─── Source records

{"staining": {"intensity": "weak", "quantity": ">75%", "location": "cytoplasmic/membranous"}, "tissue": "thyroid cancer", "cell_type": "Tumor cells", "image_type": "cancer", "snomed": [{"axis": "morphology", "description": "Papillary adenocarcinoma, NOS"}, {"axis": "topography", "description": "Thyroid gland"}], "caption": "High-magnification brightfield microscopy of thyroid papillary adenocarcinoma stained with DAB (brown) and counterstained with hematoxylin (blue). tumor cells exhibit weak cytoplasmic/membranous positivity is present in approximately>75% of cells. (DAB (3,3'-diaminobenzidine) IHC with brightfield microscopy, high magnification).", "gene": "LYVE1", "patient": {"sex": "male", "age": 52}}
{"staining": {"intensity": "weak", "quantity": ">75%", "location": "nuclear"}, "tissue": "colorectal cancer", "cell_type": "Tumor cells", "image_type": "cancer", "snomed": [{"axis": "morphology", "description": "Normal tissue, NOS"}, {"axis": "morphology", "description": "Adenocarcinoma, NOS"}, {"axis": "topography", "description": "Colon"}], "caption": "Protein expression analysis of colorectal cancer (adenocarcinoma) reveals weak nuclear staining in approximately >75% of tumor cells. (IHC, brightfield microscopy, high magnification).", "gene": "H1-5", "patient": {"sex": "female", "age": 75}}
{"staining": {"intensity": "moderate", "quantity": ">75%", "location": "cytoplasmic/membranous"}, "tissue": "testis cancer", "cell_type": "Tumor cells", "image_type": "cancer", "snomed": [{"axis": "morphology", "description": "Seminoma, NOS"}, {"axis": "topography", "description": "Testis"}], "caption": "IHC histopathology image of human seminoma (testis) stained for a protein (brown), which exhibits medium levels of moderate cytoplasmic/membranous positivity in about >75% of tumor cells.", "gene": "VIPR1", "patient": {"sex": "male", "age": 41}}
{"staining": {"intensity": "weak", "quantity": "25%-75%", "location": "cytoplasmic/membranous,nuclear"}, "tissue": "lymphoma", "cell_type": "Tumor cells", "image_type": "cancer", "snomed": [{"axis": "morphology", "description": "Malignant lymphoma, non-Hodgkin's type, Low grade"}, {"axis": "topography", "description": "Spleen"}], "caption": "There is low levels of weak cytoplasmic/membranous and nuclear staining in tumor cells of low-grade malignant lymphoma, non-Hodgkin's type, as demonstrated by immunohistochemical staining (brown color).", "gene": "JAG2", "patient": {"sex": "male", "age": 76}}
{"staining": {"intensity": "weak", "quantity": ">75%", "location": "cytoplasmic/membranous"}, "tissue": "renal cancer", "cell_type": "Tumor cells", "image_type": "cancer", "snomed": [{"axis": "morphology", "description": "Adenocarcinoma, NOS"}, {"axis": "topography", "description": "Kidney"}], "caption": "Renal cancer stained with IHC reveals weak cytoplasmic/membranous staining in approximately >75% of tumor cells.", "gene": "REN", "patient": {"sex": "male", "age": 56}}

──────

Task to complete:
Look through the entries and copy every line in which the string "magnification" appears.

Answer section:
{"staining": {"intensity": "weak", "quantity": ">75%", "location": "cytoplasmic/membranous"}, "tissue": "thyroid cancer", "cell_type": "Tumor cells", "image_type": "cancer", "snomed": [{"axis": "morphology", "description": "Papillary adenocarcinoma, NOS"}, {"axis": "topography", "description": "Thyroid gland"}], "caption": "High-magnification brightfield microscopy of thyroid papillary adenocarcinoma stained with DAB (brown) and counterstained with hematoxylin (blue). tumor cells exhibit weak cytoplasmic/membranous positivity is present in approximately>75% of cells. (DAB (3,3'-diaminobenzidine) IHC with brightfield microscopy, high magnification).", "gene": "LYVE1", "patient": {"sex": "male", "age": 52}}
{"staining": {"intensity": "weak", "quantity": ">75%", "location": "nuclear"}, "tissue": "colorectal cancer", "cell_type": "Tumor cells", "image_type": "cancer", "snomed": [{"axis": "morphology", "description": "Normal tissue, NOS"}, {"axis": "morphology", "description": "Adenocarcinoma, NOS"}, {"axis": "topography", "description": "Colon"}], "caption": "Protein expression analysis of colorectal cancer (adenocarcinoma) reveals weak nuclear staining in approximately >75% of tumor cells. (IHC, brightfield microscopy, high magnification).", "gene": "H1-5", "patient": {"sex": "female", "age": 75}}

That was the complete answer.